The experimental result shows that the fluorescence signal is enhanced along with the increase of the cell number in the range of 0 to 10000 HeLa cells, and the fluorescence signal and the cell number present a good linear relation in the range of 70 to 1100 cells, and the linear equation is as follows: f ═ 0.38n +194.18, R²0.997, detection limit was as low as 46 HeLa cells. The probe of the invention can be used for detecting the telomerase activity in cancer cells, and the method is proved to have the advantages of high sensitivity and high specificity.

Example 3:

(1) respectively transferring 10 mu L of 20 mu M S1 and S2 solutions, adding the solutions into 100 mu L of porous gold nano carrier solution loaded with rhodamine B signal molecules, shaking overnight at 37 ℃, carrying out magnetic separation and cleaning;

(2) dispersing the product in 200 mu L PBS buffer solution to obtain fluorescent probe solution;

(3) mu.L of HeLa cells were mixed with 10. mu.L of dNTPs (10mM) and 20. mu.L of a fluorescent probe solution at 37 ℃ and 5% CO₂Incubating for 2 h;

(4) placing the cells on a laser confocal microscope for fluorescence imaging, selecting an excitation wavelength: 488 nm;

wherein, the porous gold nano-carrier solution carrying the rhodamine B signal molecule is prepared by adding a PBS solution with the final concentration of 20 MuM RhB into the porous gold nano-carrier and shaking overnight at 37 ℃; the porous gold nano-carrier is prepared according to a literature method (Sun, Y.; Xia, Y. Science2002,298,2176.), and then is directly subjected to surface electropositive modification to obtain the porous gold nano-carrier (Analytica Chimica Acta,2018,998, 45-51.).

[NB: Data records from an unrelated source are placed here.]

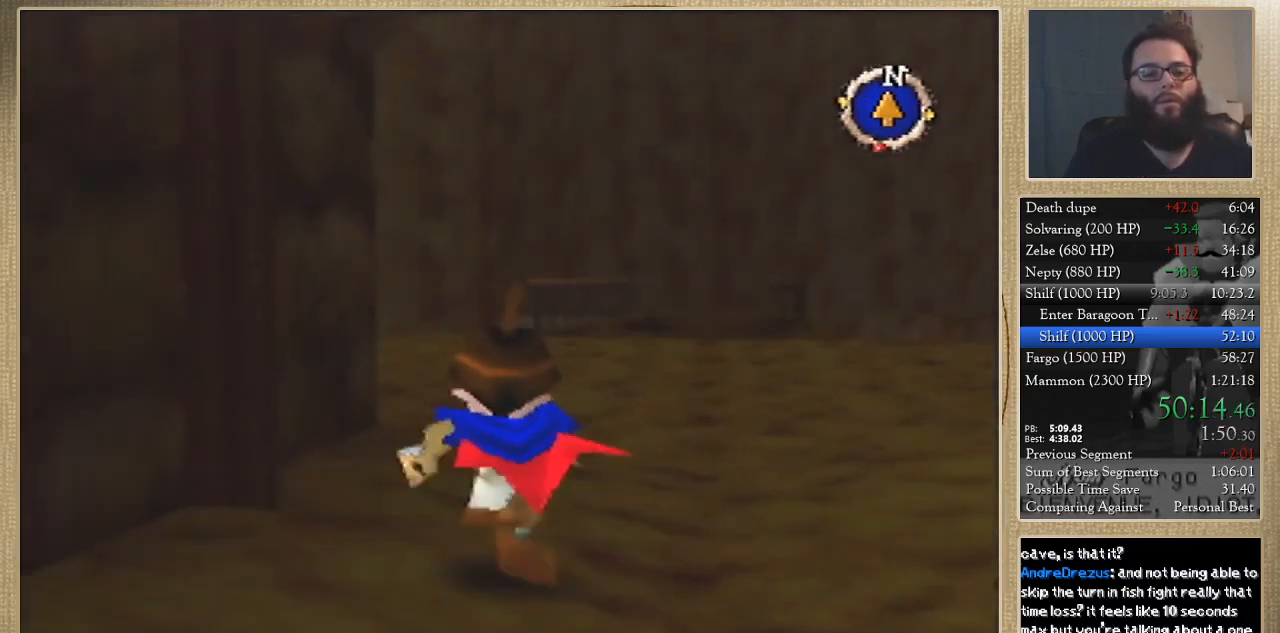
{"buttons": [], "left_stick": "up", "events": []}
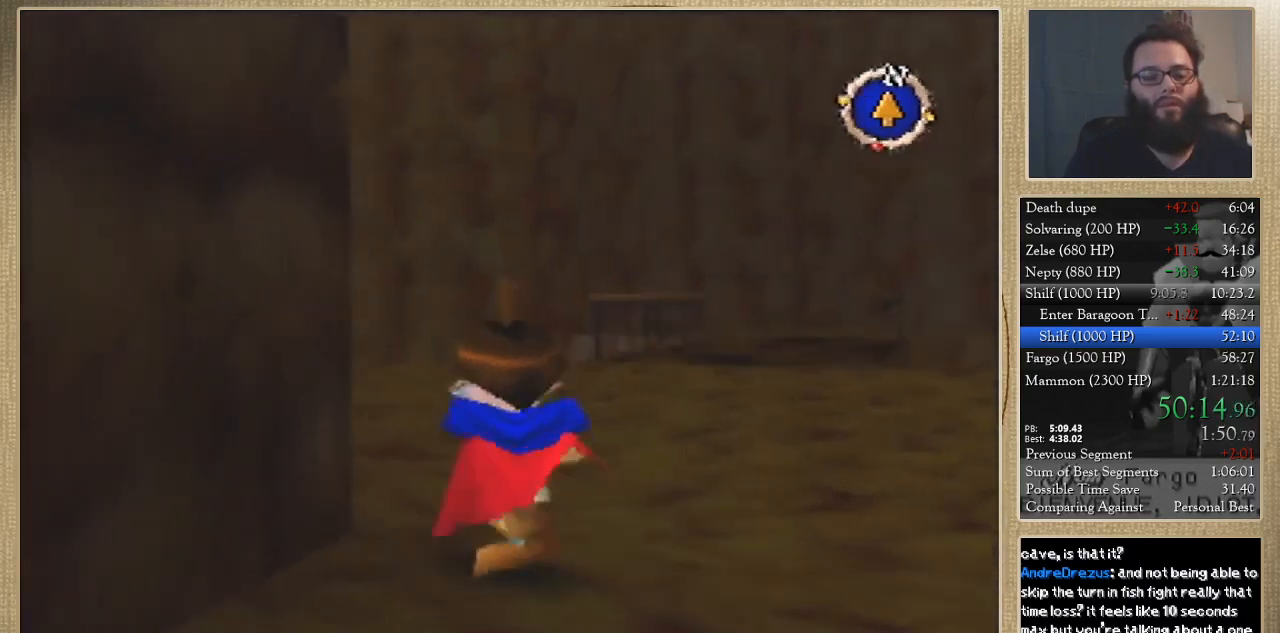
{"buttons": [], "left_stick": "up", "events": []}
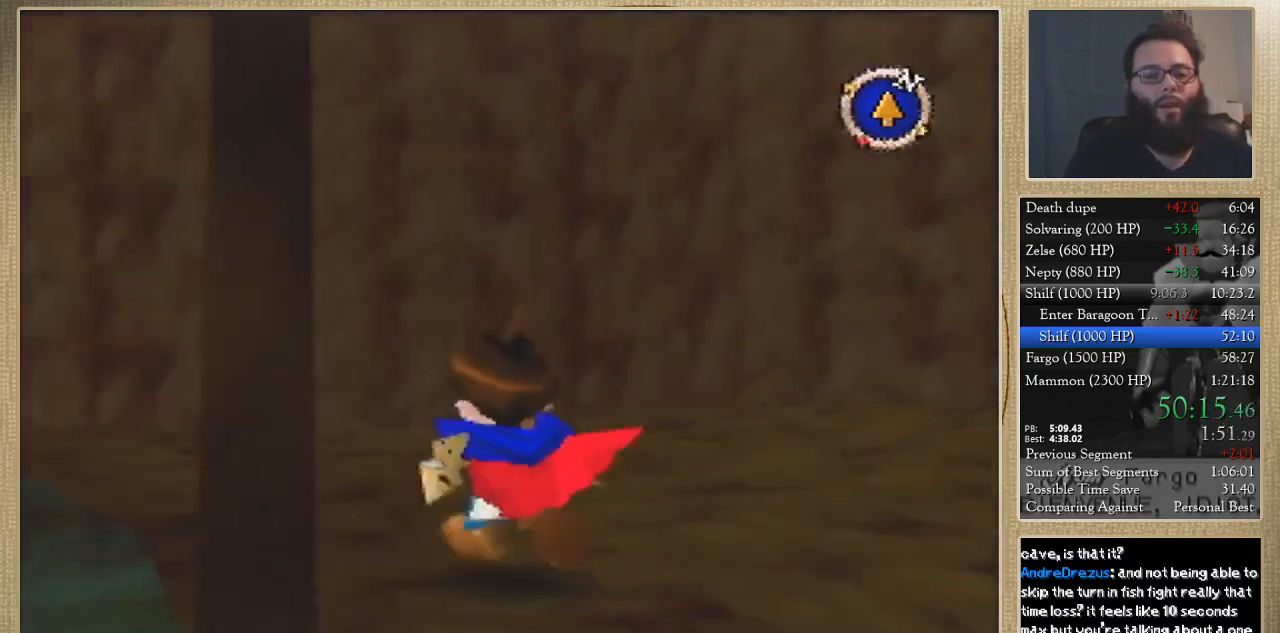
{"buttons": [], "left_stick": "up-left", "events": [[467, "left_stick", "up-left"]]}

Experimental results show that after cells are incubated together by the probes and the base dNTPs, the cells enter the cells, because telomerase exists in the cells, a telomerase primer chain on the probes is triggered to generate a circular amplification reaction, and along with the amplification of the primer chain, S2 on the probes and an amplification product generate multiple hybridization reactions, so that all the reactions can cause the intelligent lock to be opened, and a large number of fluorescent molecules are released. Therefore, the fluorescence signal in the cell is significantly enhanced. The fluorescent probe adopted by the invention is proved to be capable of specifically and sensitively realizing the in-situ fluorescence imaging of telomerase in cells.

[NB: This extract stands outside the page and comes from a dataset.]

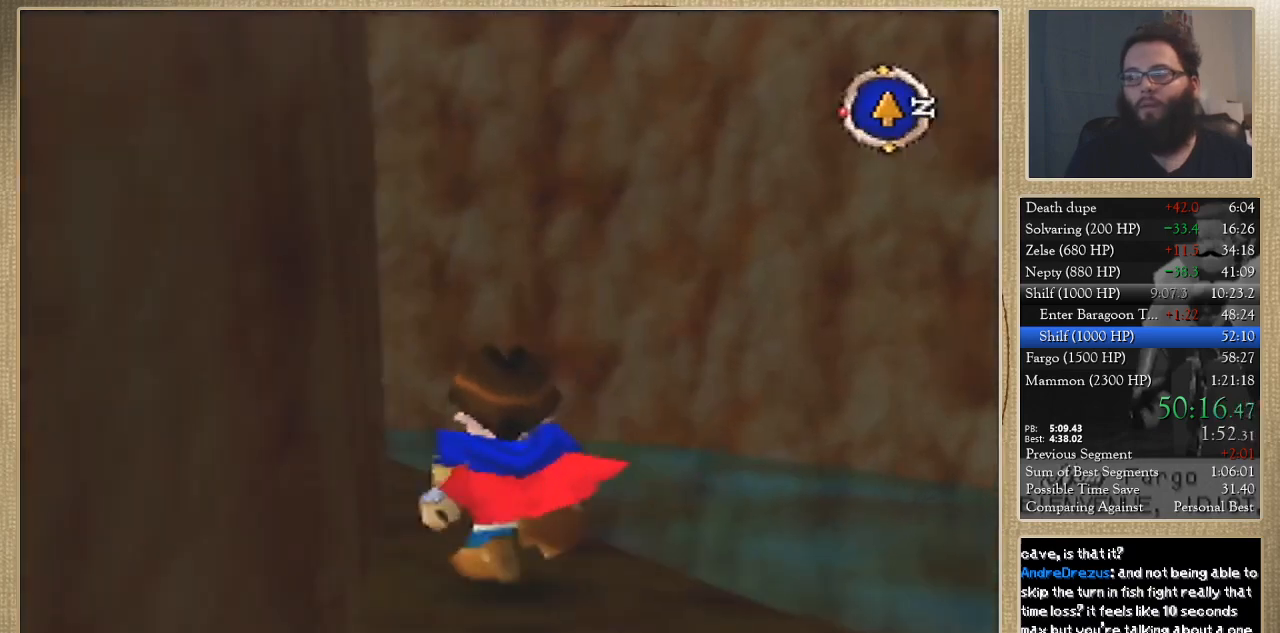
{"buttons": [], "left_stick": "up", "events": [[100, "left_stick", "center"], [467, "left_stick", "up"]]}
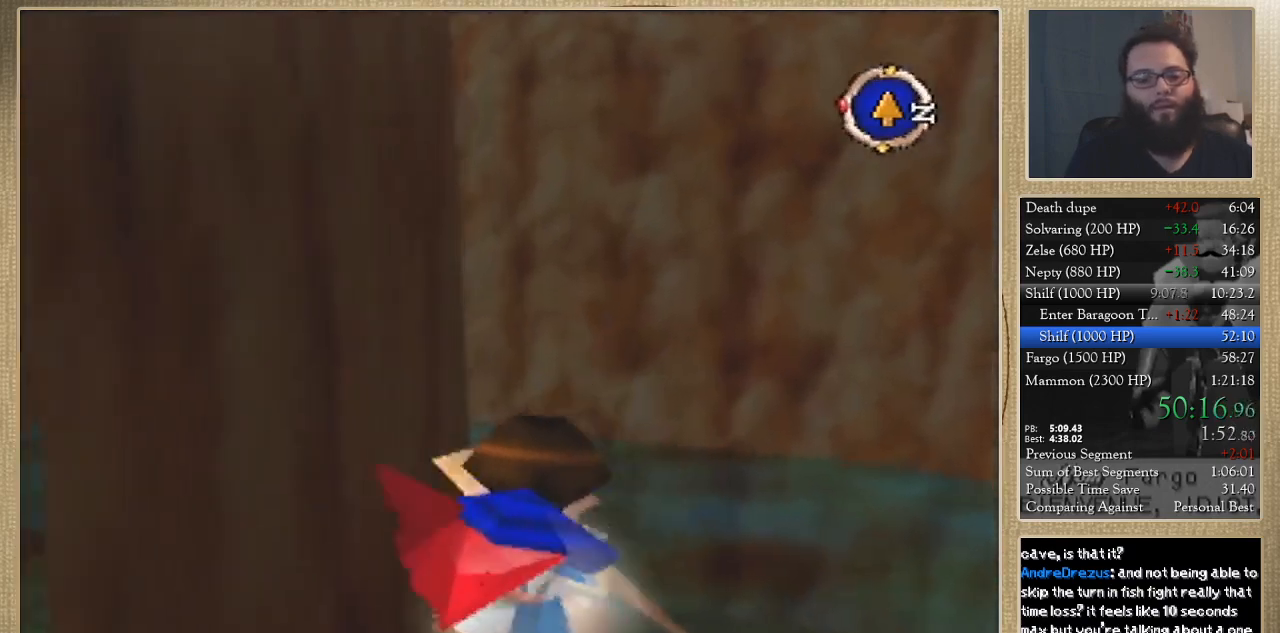
{"buttons": [], "left_stick": "up", "events": []}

The nano fluorescent probe provided by the invention provides a high-efficiency, simple and economic multiple-cycle amplification technology for detecting the telomerase activity in cancer cells and in-situ imaging. The intelligent lock is constructed by adopting designed and synthesized S1 and S2 simulation, an amplification-multiple hybridization-shearing circulation mode is formed, the effect of the target is circularly amplified, the defects of low detection sensitivity, large sample requirement, complex steps, high cost and the like of the traditional method are overcome, compared with the traditional technology, the multiple circulation signal amplification triggered by the target molecule is realized without any external conditions such as temperature, laser irradiation, pH and the like, and a simple and efficient amplification strategy is provided for living body, cell detection and imaging. The invention has the advantages that: the method not only optimizes and improves the detection method, but also improves the detection sensitivity to the maximum extent, simplifies the detection process, reduces the detection cost, widens the application field, solves the problems of complex living body and cell imaging technology, high price, insufficient sensitivity and the like, provides a new method and technology for the application of living body and cell imaging and the like, and has potential application value in the fields of biomedicine and clinical diagnosis.